However, if you are letting your pigs roam freely in the woods or another setting and want to be able to keep them somewhat contained, you will want to erect a strong perimeter fence that is also flexible enough to be moved.
Woven polywire can work as a solution but make sure the stakes are embedded firmly in the ground as pigs will easily be able to uproot them.
Electric tends to be the preferred method of fencing for most pigs.
That’s because pigs train quickly and easily to electric. This is partially due to their intelligence but also because of the fact that they have large, wet noses and very little hair – there’s not much to insulate them from the shock!
Often, all you need is two strands of fencing to keep the hogs in – but I recommend three or four so you don’t have to worry about it.
For larger hogs, two wires placed at 10 and 18 inches above the ground are essential, with another ower wire added in for smaller pigs or piglets.
The good news about raising pigs is that they are smart (although I suppose this can also be a bit of bad news, too!). Pigs are like dogs in that they will run loose all day but ultimately they will want to come home.
Of course that’s not always the case – that’s why feral pigs are such a problem, after all. However, chances are, as long as you don’t let your pigs wander too far and have plenty of incentives for them to come back (shelter, food, water, etc.) then they should come home.
But it’s far easier to initiate these tips for preventing pigs from escaping than it is to try to clean up after the fact – or wait around for your pigs to return. So take steps now to keep those pigs where they should be – home!
A city girl learning to homestead on an acre of land in the country. Wife and homeschooling mother of four. Enjoying life, and everything that has to do with self sufficient living.
15 thoughts on “5 Ways to Stop Pigs from Escaping – and How to Catch Them If They Do!”
Thanks for this post. It gave me hope. All day yesterday I chased a little pig in and out of cornfields. Praying she’ll come back on her own.
I absolutely love this post.We are about to move out to a two acre family property and I am making all sorts of plans as a soon to be new homesteader. I want pigs, with out a doubt, but I am terrified that I won’t be able to contain them. I wouldn’t care if they roamed the property like the inherited Goat that thinks he is a dog, but I am worried for their safety from my 4 dogs who have never lived in that kind of environment.
I enjoy reading others stories of success and failure! Thanks for Sharing!
My grandpa once gave my sister, Ruth, a spotted pig. Ruth named her Swine. We were able to keep her in for a long time, but once she got big, she got out nearly every day. Once we found her chasing a neighbor around and around her house, she was afraid to stop and open the door to get away!
We used to say that when pigs get out, their head is always on the wrong end! It’s not like cattle or horses ~ those can be herded.
Although you haven’t had success with electric fencing, pigs are very smart. Once they get zapped by it, they will not cross it. Which can make it quite a chore trying to set up a new area for them because you won’t be able to get them to cross where that electric fencing once was. We would use pig paneling along with a single wire of electric fencing at the level of the nose of the pig.

> **RECORD LIST**
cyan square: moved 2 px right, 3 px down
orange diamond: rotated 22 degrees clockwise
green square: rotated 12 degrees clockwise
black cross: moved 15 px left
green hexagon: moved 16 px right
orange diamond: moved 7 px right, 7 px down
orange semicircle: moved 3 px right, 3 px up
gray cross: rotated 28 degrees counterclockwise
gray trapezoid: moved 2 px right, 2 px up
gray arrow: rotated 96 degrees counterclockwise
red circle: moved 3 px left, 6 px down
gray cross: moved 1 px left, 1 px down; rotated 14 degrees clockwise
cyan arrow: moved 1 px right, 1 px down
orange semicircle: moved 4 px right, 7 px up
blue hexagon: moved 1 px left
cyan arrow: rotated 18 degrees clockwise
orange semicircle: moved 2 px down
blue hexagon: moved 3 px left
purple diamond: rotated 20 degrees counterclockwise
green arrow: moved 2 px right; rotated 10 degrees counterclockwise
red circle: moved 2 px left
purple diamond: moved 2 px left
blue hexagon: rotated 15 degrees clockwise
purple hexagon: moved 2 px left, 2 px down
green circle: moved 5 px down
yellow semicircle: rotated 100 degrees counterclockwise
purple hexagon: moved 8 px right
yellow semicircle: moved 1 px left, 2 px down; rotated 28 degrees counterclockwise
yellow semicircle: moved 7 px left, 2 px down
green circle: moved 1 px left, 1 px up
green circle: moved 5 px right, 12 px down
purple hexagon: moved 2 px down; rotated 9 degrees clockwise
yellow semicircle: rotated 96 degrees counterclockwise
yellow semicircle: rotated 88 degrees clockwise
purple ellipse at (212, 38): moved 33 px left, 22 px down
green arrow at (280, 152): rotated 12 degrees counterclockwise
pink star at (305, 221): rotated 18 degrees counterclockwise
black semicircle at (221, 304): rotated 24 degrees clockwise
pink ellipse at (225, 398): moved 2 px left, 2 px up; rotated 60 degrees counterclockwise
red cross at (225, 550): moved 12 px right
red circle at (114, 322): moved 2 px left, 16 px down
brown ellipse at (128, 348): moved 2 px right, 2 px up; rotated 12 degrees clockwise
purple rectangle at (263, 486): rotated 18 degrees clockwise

> **WHAT YOU NEED TO DO**
Retype everything from "But it’s far" down to "should be – home!" in the text above on keeping pigs from escaping, word for word.

> **THE SOLUTION**
But it’s far easier to initiate these tips for preventing pigs from escaping than it is to try to clean up after the fact – or wait around for your pigs to return. So take steps now to keep those pigs where they should be – home!